- Born: 1951 (age 74–75) New York City, United States
- Education: New York Institute of Technology (1977)
- Occupation: Banker
- Known for: Former CEO of Astoria Bank

= Monte N. Redman =

Monte N. Redman is an American banker that was the director of Sterling Bancorp as well as the charitable organization the Tourette Association of America. Redman joined Astoria Bank in 1977 and worked his way up to becoming the president and chief executive officer of Astoria Bank and Astoria Financial Corporation before they was acquired by Sterling Bancorp. He was also a board member of the New York Bankers Association.

== Early life and education ==
Redman graduated magna cum laude from New York Institute of Technology with a Bachelor of Science in accounting in 1977.

==Career==
Redman began working for Astoria Bank after graduating in 1977. Two years later in 1979, he was appointed assistant controller of the bank. In 1985, he was appointed vice president and investment officer.

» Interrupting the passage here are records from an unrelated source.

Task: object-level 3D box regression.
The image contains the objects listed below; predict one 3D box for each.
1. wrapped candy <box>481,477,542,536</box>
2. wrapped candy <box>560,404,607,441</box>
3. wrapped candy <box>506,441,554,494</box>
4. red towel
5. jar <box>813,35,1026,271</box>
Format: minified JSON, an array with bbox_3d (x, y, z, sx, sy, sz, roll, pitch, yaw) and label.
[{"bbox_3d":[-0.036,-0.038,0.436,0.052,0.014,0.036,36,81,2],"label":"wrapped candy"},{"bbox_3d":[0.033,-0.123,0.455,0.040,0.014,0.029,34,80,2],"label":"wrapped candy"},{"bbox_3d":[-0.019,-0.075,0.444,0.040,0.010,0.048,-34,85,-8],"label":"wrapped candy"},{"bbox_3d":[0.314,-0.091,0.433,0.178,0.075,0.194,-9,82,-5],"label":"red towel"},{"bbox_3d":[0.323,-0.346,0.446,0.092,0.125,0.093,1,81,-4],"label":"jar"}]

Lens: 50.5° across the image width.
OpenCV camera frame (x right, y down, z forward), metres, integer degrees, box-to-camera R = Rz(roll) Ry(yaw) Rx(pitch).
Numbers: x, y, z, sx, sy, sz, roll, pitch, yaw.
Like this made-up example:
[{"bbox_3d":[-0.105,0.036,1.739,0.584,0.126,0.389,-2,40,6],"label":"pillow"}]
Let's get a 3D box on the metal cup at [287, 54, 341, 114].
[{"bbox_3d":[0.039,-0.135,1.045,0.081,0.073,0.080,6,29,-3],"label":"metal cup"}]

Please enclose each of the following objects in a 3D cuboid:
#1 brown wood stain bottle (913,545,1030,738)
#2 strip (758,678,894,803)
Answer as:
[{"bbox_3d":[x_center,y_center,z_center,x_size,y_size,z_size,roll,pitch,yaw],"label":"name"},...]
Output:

Three years later in 1989, he was promoted to senior vice president, treasurer, and chief financial officer. In 1997, he was appointed executive vice president.

In June 2011, Redman was appointed as a director, president, and chief executive officer of Astoria Financial Corporation, the holding company for Astoria Bank before it was acquired by Sterling Bancorp. He continued as director of Sterling Bancorp after the acquisition.

He is also a board member of the New York Bankers Association.

== Other interests and recognition ==
In 2005, he was elected chairman of the Tourette Association of America.

In May 2011, Redman was honored by the Queens Botanical Garden in New York.